Lockdepruntime validator catches such situations and saves hours of debugging efforts.
Kdump/Kexec- There are situations when it is almost impossible to debug code, especially if it relates to early, system boot time code. This is where Kdump/Kexec comes to help. It loads the second, crash kernel, which intercept crashed kernel and makes its dump for further analysis.
When it comes to specific, domain-related skills, the only right answer: it depends. Linux Kernel contains a lot of specialized frameworks. Just one example: It is worth learning I2C (SMB), SPI, and GPIO frameworks for embedded development.Userspace tools
Kernel developers should have some userspace knowledge and use common tools such as:
- bash (or alternative shell) - Building the kernel, scripting routine actions, etc.
- ssh (secure network shell) - Used to login and work on the target machine be it a remote network machine, VM, or embedded device.
- tmux (terminal multiplexer) - Support multi-terminal configuration. A convenient tool for kernel development. One window can show logs of the kernel build process, the second has a remote ssh shell, and the third has open vim editor.
- minicom - This is the main tool to work with embedded boards not equipped with ehternet/wifi/blueetoth modules. The Linux kernel can be configured to create UART-console during the early boot. In turn, a developer, having a 2-wire UART-TO-USB adapter can connect RX and TX wires to appropriate GPIO pins and insert USB adapter to their laptop, run minicom, and obtain connection.
- vim - Editor of choice for most of kernel developers. Besides, there are many servers that contain no GUI and Vim is the only choice there.

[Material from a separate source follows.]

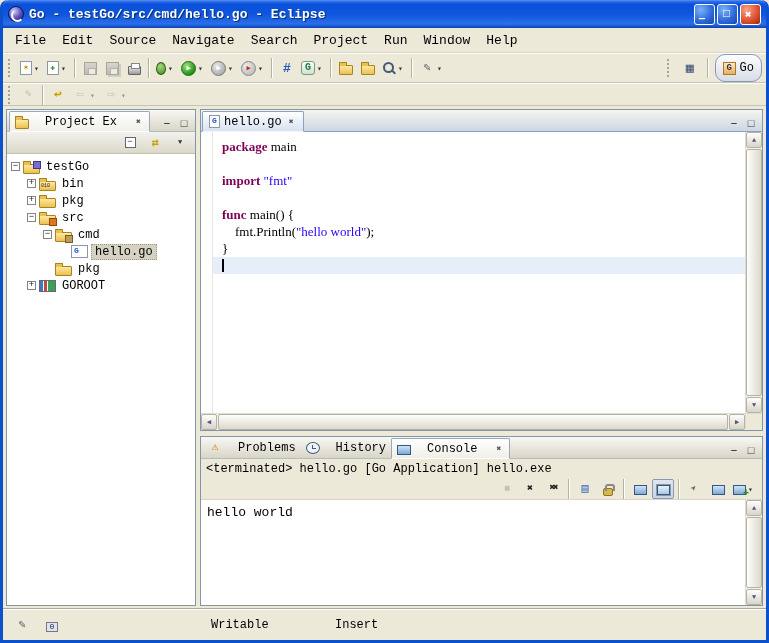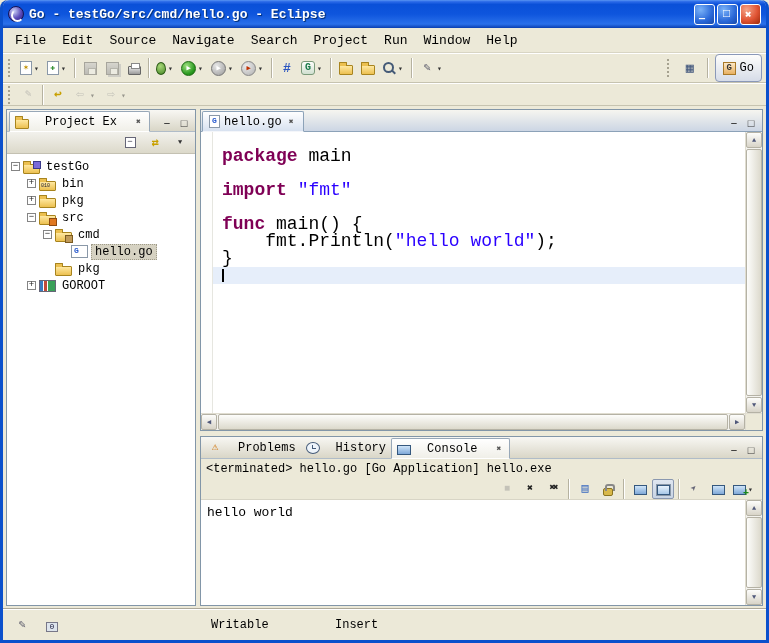"Go" .persp-btn { border-radius: 4px -> 10px }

- gdb - Can be useful for debugging kernel OOPS errors. Having OOPS instruction address and loading uncompressed kernel images with debugging symbols (vmlinux) it is possible to walk the stack trace of the error analyzing the code.
- Passion - Kernel development is hard and thorough work. It is impossible to succeed in it without being inspired.
- Patience - This type of work requires patience in all senses. First, it is a hard work that implies careful code design and debugging, sometimes hours of debugging efforts to detect and fix a small bug. Second, the ever-changing nature of the kernel requires keeping yourself updated on the latest changes and being ready to update your code accordingly, especially code that was accepted to the mainline kernel. Third, working with the community is a hard and sometimes controversial process. Getting your idea across is not so easy.
- Persistency - Kernel developers should be persistent in constant learning and in communication with the community in case they want to get their code accepted to the mainline kernel.